Industrial cooling towers are usually evaporative in my experience, smaller ones are large fans moving air over a stack of slats that the return water is sprayed or piped over and the collects in well for recirculation, larger ones afaik (like what you’d see at power plants) operate the same way. Top ups and water chemistry is all automated.
Those systems have operation wide cooling loops that individual pieces of equipment tap into, some stuff uses it directly (see that with things like industrial furnaces) but smaller stuff or stuff that’s sensitive you’ll see heat exchangers and even then the server & PLC rooms were all air cooled, the air cons for them were all tied into the cooling water loops though.
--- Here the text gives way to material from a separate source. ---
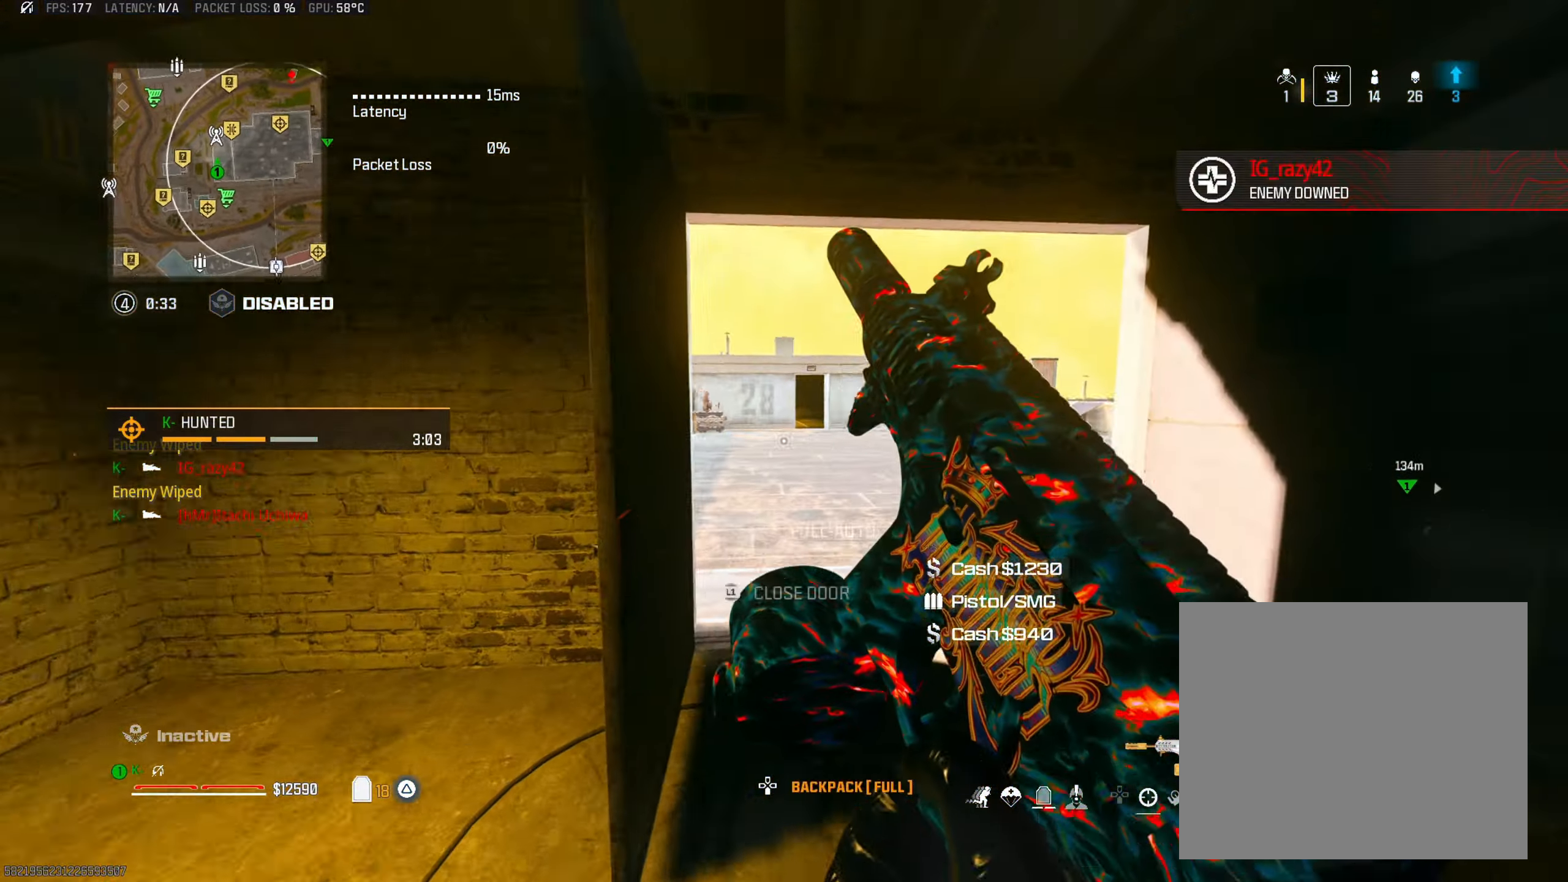
{"buttons": [], "left_stick": "up-left", "right_stick": "left", "events": [[183, "L1", "down"], [200, "right_stick", "left"], [283, "L1", "up"], [350, "left_stick", "left"], [484, "left_stick", "up-left"]]}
51dusty@lemmy.world 8 months ago
yes. I programmed and integrated swap coolers at Amazon data centers. when the cool air hits the hot aisles the humidity goes down.
nokturne213@sopuli.xyz 8 months ago
That is awesome! I had no idea swamp coolers could cool that well. The one in my shop can barely drop the temp 10-15 degrees below outside (on a good day). Sorry for doubting you, so used to people outside of arid climates not knowing what a swamp cooler is.
51dusty@lemmy.world 8 months ago
10-15 degrees is all you need to keep a “cold aisle” at 85degf, most places, on the worst day.
IIRC Amazon figured out that individual components could actually run hotter within an acceptable replacement window.
higher equipment replacement is more than offset by the fact they don’t have to do refrigerant based cooling which makes daily operation ridiculously cheap… no pumps or complicated mechanical devices to produce cooling… no people with special skills to maintain them, etc.
nokturne213@sopuli.xyz 8 months ago
That 10-15 (in my case) relies on no extra heat. When I have game nights IT gets pretty toasty inside with 5 or so extra bodies in the shop.
My last experience with a server room was in 2002 or 2003, and the rooms were kept in the mid to low 60s.